東知世子の南米旅行記「アルゼンチン片思い」Vol.7:チョコレートの村とアルゼンチンの祝日“国旗の日”

バリローチェで見つけた“マトリョーシュカの”チョコレート屋さん、そしてサルタで過ごした賑やかで魔法のような祝日。
東知世子の南米旅行記「アルゼンチン片思い」Vol.7:チョコレートの村とアルゼンチンの祝日“国旗の日”
ちょうど行き当たったのが「国旗の日」で民族衣装の凛々しい若者たちに遭遇

地上で一番チョコレートが美味しい村?

まさかブエノスアイレスで最初に知り合うのがスイス人とは思ってもいなかった。世の中不思議なもんやわ。彼女とは偶然同じアパートで数日間暮らしただけなんだけど、結局アルゼンチンから帰国する前々日に再会して最後の晩餐するほど親しくなってしまった。
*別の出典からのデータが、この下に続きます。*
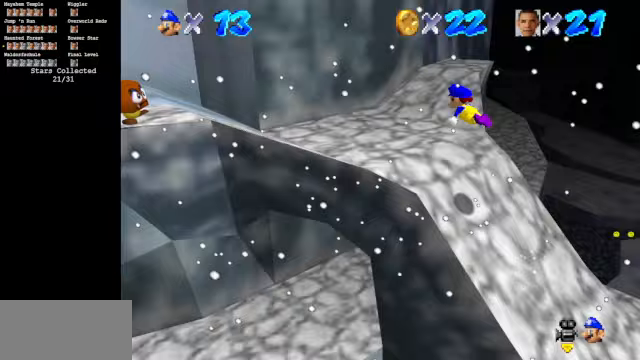
Gameplay with a controller (Nintendo layout); each line is a JSON object with the inputs held at the frame after it. "events" lists button and stick changes between this image and that frame as [ms after this image, input, new state], when the widget could be followed in between. Not read: L3 R3.
{"buttons": ["C_DOWN", "C_RIGHT"], "left_stick": "center", "events": [[100, "C_DOWN", "down"], [167, "C_RIGHT", "down"], [267, "left_stick", "down"], [433, "left_stick", "center"]]}
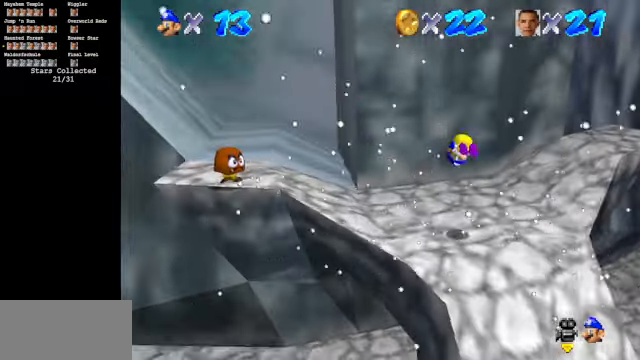
{"buttons": ["C_DOWN", "C_RIGHT"], "left_stick": "left", "events": [[167, "left_stick", "left"]]}
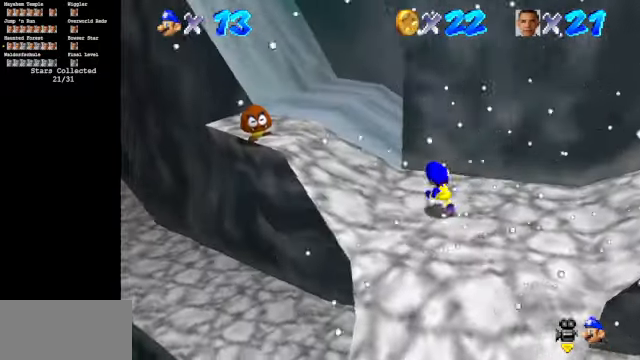
{"buttons": ["A"], "left_stick": "up-left", "events": [[33, "C_RIGHT", "up"], [67, "C_DOWN", "up"], [67, "left_stick", "up-left"], [200, "A", "down"]]}
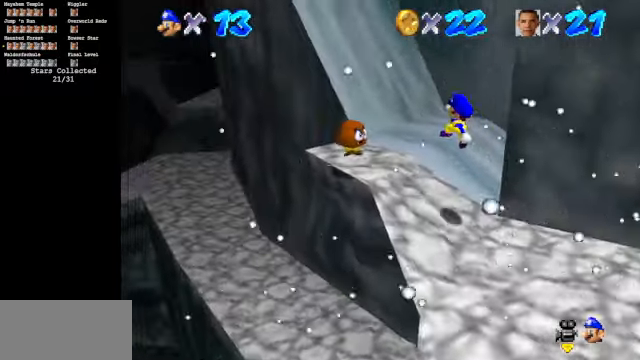
{"buttons": ["A"], "left_stick": "up", "events": [[67, "left_stick", "up"], [167, "A", "up"], [433, "A", "down"]]}
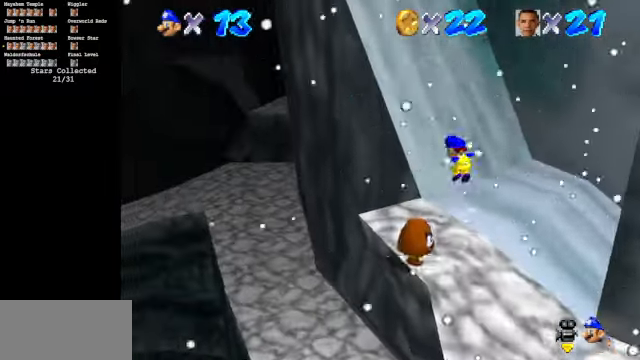
{"buttons": [], "left_stick": "up", "events": [[367, "A", "up"]]}
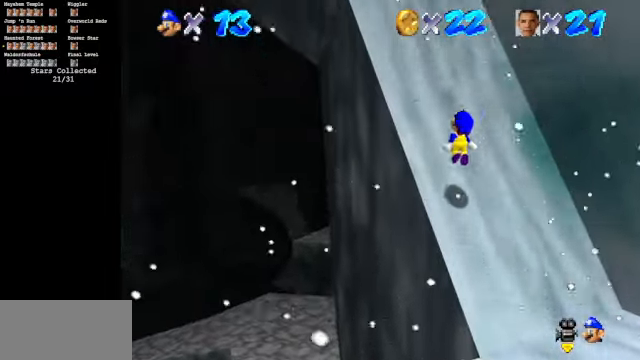
{"buttons": ["A"], "left_stick": "up", "events": [[200, "A", "down"]]}
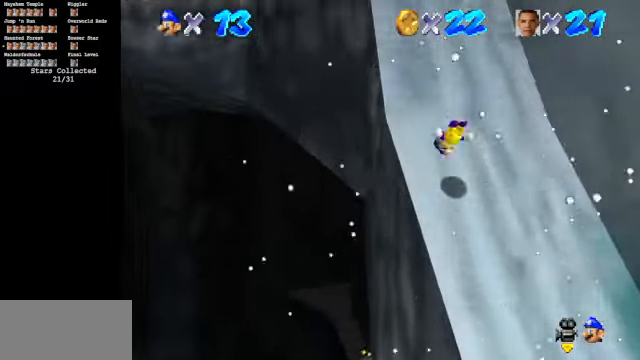
{"buttons": ["A"], "left_stick": "up", "events": []}
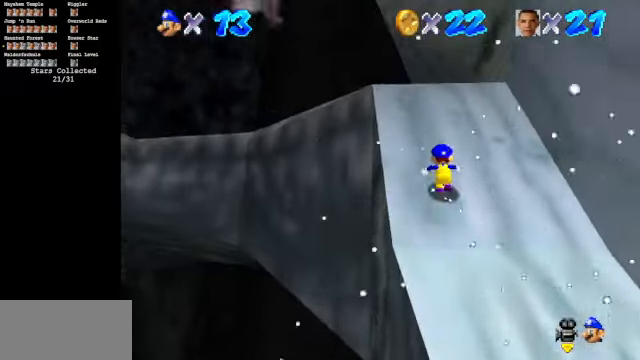
{"buttons": ["A", "B"], "left_stick": "up", "events": [[33, "B", "down"], [133, "B", "up"], [233, "B", "down"], [333, "B", "up"], [500, "B", "down"]]}
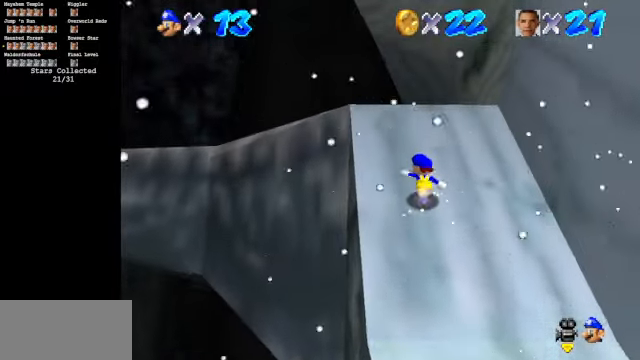
{"buttons": ["A", "B"], "left_stick": "up", "events": [[133, "B", "up"], [200, "B", "down"], [300, "B", "up"], [400, "B", "down"]]}
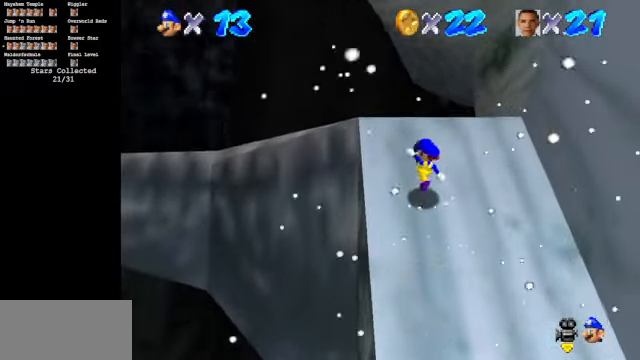
{"buttons": ["A", "B"], "left_stick": "up", "events": [[67, "B", "up"], [167, "B", "down"], [267, "B", "up"], [433, "B", "down"]]}
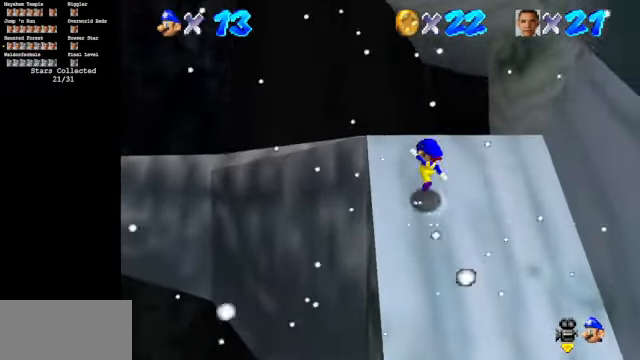
{"buttons": ["A", "B"], "left_stick": "up", "events": [[33, "B", "up"], [167, "B", "down"], [300, "B", "up"], [400, "B", "down"]]}
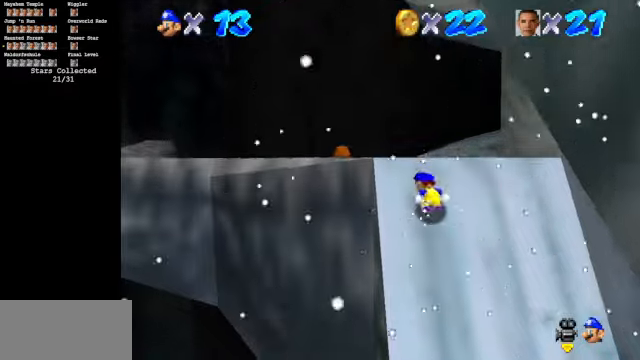
{"buttons": ["A"], "left_stick": "up", "events": [[33, "B", "up"], [133, "B", "down"], [333, "B", "up"], [366, "B", "down"], [500, "B", "up"]]}
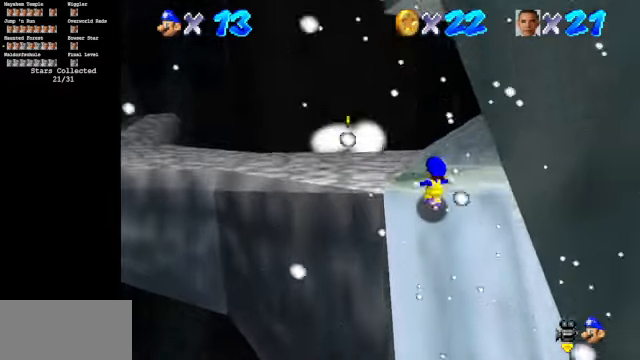
{"buttons": ["A"], "left_stick": "up", "events": [[133, "B", "down"], [333, "B", "up"]]}
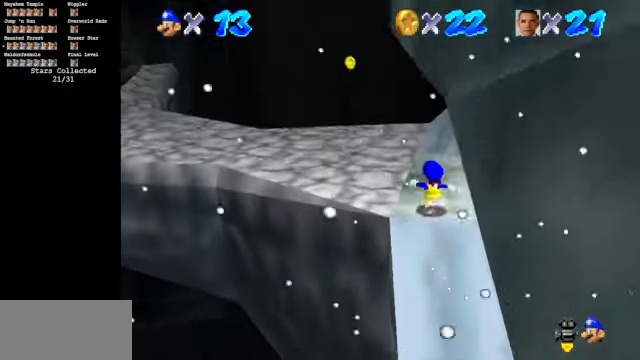
{"buttons": [], "left_stick": "up", "events": [[33, "B", "down"], [266, "B", "up"], [400, "A", "up"]]}
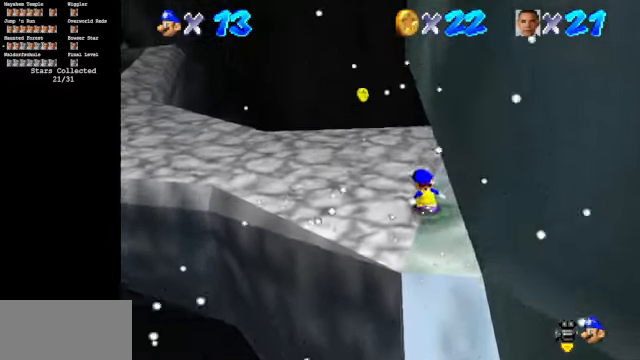
{"buttons": [], "left_stick": "up", "events": [[100, "C_LEFT", "down"], [200, "C_UP", "down"], [400, "C_LEFT", "up"], [400, "C_UP", "up"]]}
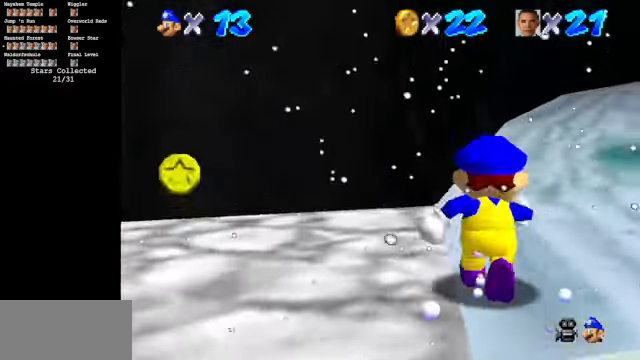
{"buttons": ["C_LEFT"], "left_stick": "up-left", "events": [[33, "C_DOWN", "down"], [33, "C_LEFT", "down"], [166, "C_DOWN", "up"], [166, "C_LEFT", "up"], [333, "C_LEFT", "down"], [500, "left_stick", "up-left"]]}
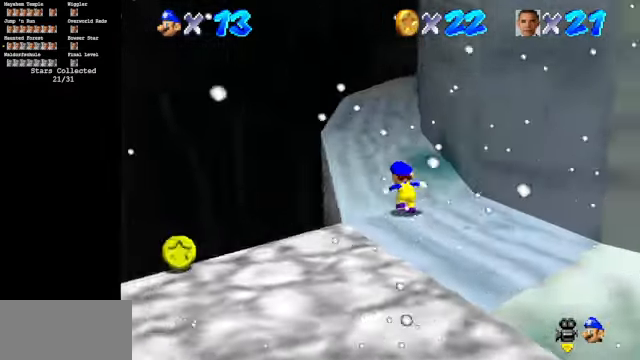
{"buttons": ["C_LEFT"], "left_stick": "up-left", "events": [[166, "left_stick", "up"], [333, "left_stick", "up-left"]]}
そんなわけで結構いろんなことを喋ったけど、なんかの話のついでに「スイスで一番美味しいものは何?」と聞いてみたら、即答で「チョコレートに決まってるやん!」ときた。どうやら彼女、相当の箱入り娘らしくて(そのわりには世界中うろうろしてるねんけど)以前ニュージーランドに半年くらい留学していたときなんて家族がスイスから5キロくらいチョコレートを送ってきたらしい。まあ、外国で美味しいチョコレートを食べられない娘を思う親心って奴か! でも、それを食べた結果、その重量と同程度体重が増えて深刻なことに。だから今回は絶対に送らんように言ってんて。しかし、スイス人にとってチョコレートとはそんなに生活に欠かせないもんやったんか~と改めて衝撃やったわ。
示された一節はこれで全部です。